Синагога на Келли-стрит была заперта. Парадный подъезд был по-прежнему заколочен. Он надеялся, что с рабби все в порядке, ведь это был такой чудесный день: небо было таким голубым, и улицы были дочиста вымыты весенними дождями – в такой день ни с кем не может случиться ничего дурного.
Он прошел мимо арсенала и посмотрел на бронзовый монумент герою Первой мировой в маленькой жестяной шляпе и облегающих лосинах, подумав: почему нет памятников тем, кто погиб в Битве за выступ? Может быть, это все было слишком недавно. Может быть, такой памятник уже делают в какой-то студии или мастерской – в Вашингтоне или Париже, где живут все художники. Он присел на ступеньки, рассматривал зеленые почки, набухающие на ветвях вязов, воробьев, щебечущих в бледной зелени ветвей, и вдруг подумал: а далеко ли от Парижа до Праги? Должно быть, там, в Праге, уже нет никакого гетто. Нацисты, наверное, убили всех, кто там жил. В голове его замелькали картинки лагерей из киножурналов в «Венере»: мужчины с запавшими глазами, худосочные женщины-скелеты и мертвые тела, сваленные в кучу, будто мусор во дворе дяди Джимми Кабински. Как могли они такое сделать? Как вообще такое возможно? Почему никто их не остановил? Где в это время был Бог? Почему Он допустил, чтобы столько людей погибло? Мужчин. Женщин. Детей.

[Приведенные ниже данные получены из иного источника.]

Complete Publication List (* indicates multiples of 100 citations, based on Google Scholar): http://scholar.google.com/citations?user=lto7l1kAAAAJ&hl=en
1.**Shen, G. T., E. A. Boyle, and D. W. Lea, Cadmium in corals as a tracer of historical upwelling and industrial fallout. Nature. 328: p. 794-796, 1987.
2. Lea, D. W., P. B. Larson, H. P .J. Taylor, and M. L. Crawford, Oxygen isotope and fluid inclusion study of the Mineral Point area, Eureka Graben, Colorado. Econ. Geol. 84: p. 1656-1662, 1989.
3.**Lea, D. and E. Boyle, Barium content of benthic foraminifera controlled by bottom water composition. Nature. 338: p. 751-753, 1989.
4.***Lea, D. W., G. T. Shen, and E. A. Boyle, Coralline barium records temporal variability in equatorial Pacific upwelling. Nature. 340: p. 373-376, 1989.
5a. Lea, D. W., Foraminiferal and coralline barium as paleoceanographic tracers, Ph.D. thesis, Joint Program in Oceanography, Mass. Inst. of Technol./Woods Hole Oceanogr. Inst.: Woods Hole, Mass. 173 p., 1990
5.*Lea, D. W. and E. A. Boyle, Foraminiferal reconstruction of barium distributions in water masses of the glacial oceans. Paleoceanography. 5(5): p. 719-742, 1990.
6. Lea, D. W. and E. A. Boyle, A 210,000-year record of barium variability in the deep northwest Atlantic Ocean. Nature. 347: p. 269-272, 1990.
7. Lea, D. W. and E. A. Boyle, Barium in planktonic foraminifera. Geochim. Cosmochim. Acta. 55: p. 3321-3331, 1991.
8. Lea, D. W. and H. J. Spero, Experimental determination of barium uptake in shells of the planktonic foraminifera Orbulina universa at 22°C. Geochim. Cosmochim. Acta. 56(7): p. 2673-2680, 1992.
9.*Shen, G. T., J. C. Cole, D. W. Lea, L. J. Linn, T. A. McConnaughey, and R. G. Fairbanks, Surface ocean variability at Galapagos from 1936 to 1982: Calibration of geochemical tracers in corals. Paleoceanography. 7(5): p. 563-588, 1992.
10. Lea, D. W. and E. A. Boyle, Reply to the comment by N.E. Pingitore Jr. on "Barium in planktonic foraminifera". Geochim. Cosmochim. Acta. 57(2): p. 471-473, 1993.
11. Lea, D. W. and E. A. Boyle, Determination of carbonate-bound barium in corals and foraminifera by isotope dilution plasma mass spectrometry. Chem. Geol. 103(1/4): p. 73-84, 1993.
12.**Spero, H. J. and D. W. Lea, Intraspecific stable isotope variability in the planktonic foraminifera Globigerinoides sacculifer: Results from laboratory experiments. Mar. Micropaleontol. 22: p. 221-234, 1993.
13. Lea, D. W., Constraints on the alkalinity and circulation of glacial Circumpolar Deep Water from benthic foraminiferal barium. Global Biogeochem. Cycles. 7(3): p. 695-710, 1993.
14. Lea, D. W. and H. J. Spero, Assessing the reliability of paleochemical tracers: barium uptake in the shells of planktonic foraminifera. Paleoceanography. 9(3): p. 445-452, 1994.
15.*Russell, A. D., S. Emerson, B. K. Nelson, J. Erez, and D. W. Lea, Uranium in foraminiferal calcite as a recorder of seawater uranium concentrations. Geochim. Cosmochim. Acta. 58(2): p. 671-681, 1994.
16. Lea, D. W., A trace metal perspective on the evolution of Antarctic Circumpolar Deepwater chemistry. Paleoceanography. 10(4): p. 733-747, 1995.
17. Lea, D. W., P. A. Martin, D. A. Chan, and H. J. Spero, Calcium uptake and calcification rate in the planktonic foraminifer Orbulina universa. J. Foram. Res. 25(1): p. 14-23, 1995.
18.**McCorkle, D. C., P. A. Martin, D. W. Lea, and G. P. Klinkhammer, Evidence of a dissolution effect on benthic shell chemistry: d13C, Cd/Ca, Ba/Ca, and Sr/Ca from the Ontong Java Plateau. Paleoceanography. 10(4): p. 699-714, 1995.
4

И вдруг он подумал: наверное, они убили и жену рабби.
Убили Лию.
Ну конечно же! Это проклятые говнюки-нацисты наверняка отправили ее в концлагерь. И засунули в газовую камеру. Или уморили голодом. Или застрелили. Или зарыли в землю заживо.
Точно!
Вот почему рабби Хирш время от времени бросает взгляд на прекрасное лицо Лии на том самом коричневом фото и погружается в печаль. И еще одно. Он как-то раз сказал мне, что в молодости попытался жить без Бога. А затем вернулся к Богу и стал раввином. Он упомянул это вскользь, будто это не было чем-то существенным. Но все-таки что-то значило, раз уж об этом вообще заговорил. Может быть, теперь… может быть, из-за того, что случилось с Лией, с миллионами других евреев – может быть, он снова передумал? В какие-то моменты его лицо выдавало человека… ну, не то чтобы запутавшегося. И даже не несчастного, потому что спустя минуту он вновь становился другим, объясняя очередное слово на идише или говоря о Зигги Эльмане. Нет – в эти моменты его взгляд был полон… горечи. Будто бы Бог его вконец достал. А может, и хуже того – он выглядел как раввин, который утратил веру в Бога.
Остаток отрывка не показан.